= Beginning of Section =

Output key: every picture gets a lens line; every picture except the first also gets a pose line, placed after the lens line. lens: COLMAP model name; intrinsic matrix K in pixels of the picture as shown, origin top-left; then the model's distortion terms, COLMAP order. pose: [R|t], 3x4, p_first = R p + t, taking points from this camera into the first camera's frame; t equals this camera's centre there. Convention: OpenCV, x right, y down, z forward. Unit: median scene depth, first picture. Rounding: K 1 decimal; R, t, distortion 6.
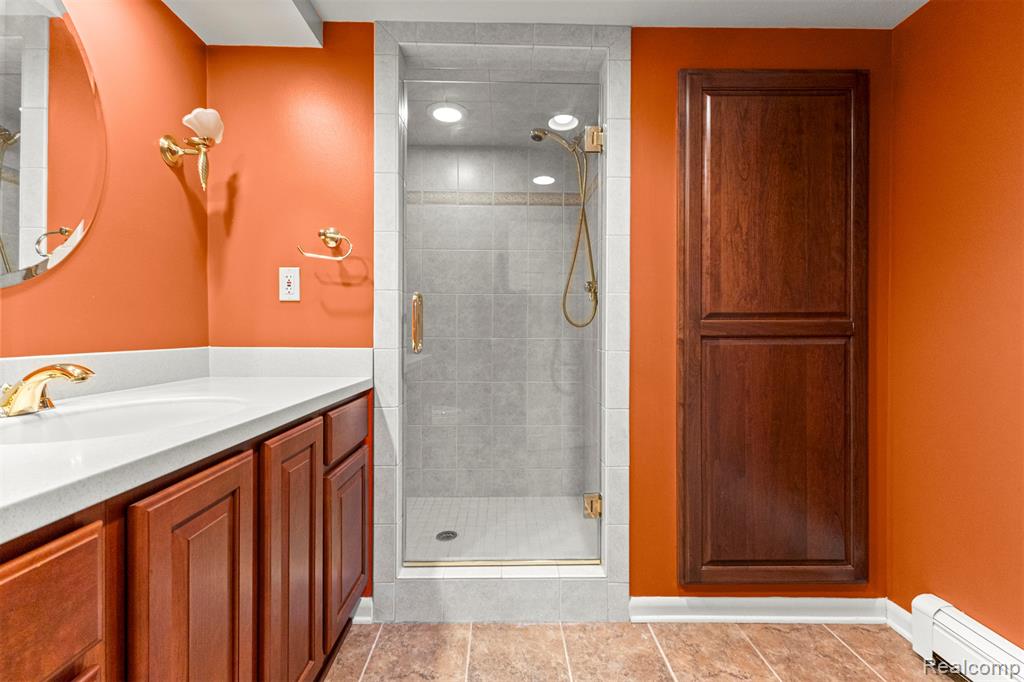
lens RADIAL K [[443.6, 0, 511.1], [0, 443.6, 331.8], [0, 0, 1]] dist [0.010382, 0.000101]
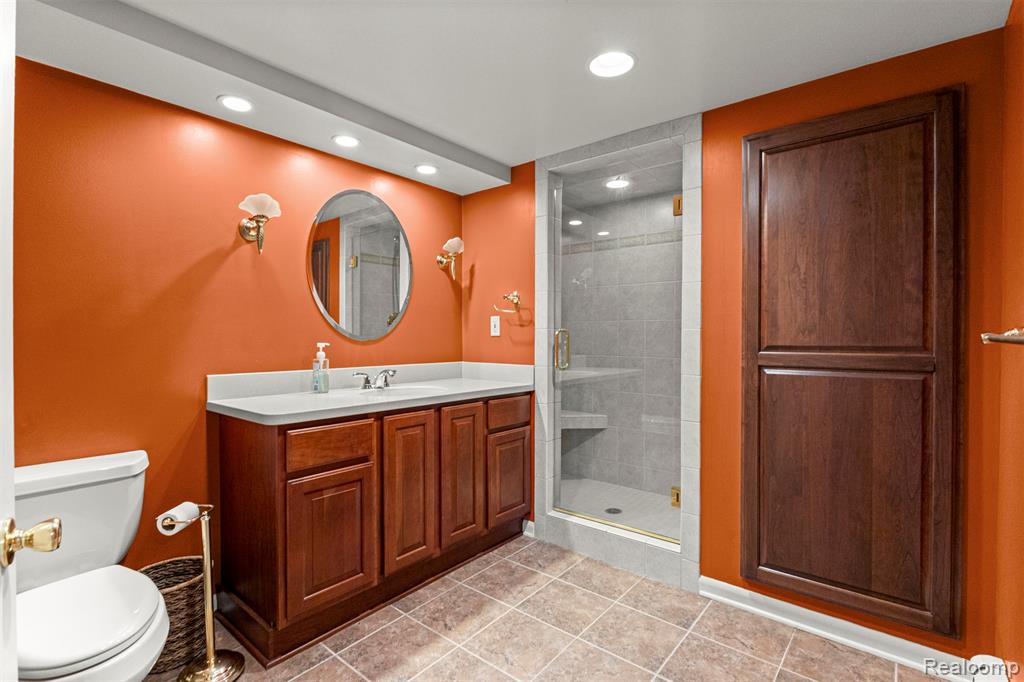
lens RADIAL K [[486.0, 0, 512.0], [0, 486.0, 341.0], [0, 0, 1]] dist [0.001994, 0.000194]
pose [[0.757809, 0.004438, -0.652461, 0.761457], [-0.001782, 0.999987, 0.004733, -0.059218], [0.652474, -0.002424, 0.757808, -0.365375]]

= End of Section =
= Beginning of Section =

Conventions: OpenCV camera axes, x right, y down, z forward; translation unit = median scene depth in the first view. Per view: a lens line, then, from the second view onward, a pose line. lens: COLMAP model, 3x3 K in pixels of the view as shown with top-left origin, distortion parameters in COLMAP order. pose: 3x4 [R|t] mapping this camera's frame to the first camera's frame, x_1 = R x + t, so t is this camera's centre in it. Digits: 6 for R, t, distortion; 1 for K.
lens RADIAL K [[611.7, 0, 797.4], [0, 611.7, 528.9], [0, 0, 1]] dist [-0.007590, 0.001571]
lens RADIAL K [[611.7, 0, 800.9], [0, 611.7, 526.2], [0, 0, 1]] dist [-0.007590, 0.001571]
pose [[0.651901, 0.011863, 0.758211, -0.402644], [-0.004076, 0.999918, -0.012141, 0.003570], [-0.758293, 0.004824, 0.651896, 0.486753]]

= End of Section =

• WHAT YOU SHOULD DO
Could you turn the stretch of items that opens with the line containing "Output key: every" and closes with the line containing "-0.002424, 0.757808, -0.365375]]" into a numbered list, skipping blank lines and leaving out the pictures?

• SOLUTION TO THIS PROBLEM
1. Output key: every picture gets a lens line; every picture except the first also gets a pose line, placed after the lens line. lens: COLMAP model name; intrinsic matrix K in pixels of the picture as shown, origin top-left; then the model's distortion terms, COLMAP order. pose: [R|t], 3x4, p_first = R p + t, taking points from this camera into the first camera's frame; t equals this camera's centre there. Convention: OpenCV, x right, y down, z forward. Unit: median scene depth, first picture. Rounding: K 1 decimal; R, t, distortion 6.
2. lens RADIAL K [[443.6, 0, 511.1], [0, 443.6, 331.8], [0, 0, 1]] dist [0.010382, 0.000101]
3. lens RADIAL K [[486.0, 0, 512.0], [0, 486.0, 341.0], [0, 0, 1]] dist [0.001994, 0.000194]
4. pose [[0.757809, 0.004438, -0.652461, 0.761457], [-0.001782, 0.999987, 0.004733, -0.059218], [0.652474, -0.002424, 0.757808, -0.365375]]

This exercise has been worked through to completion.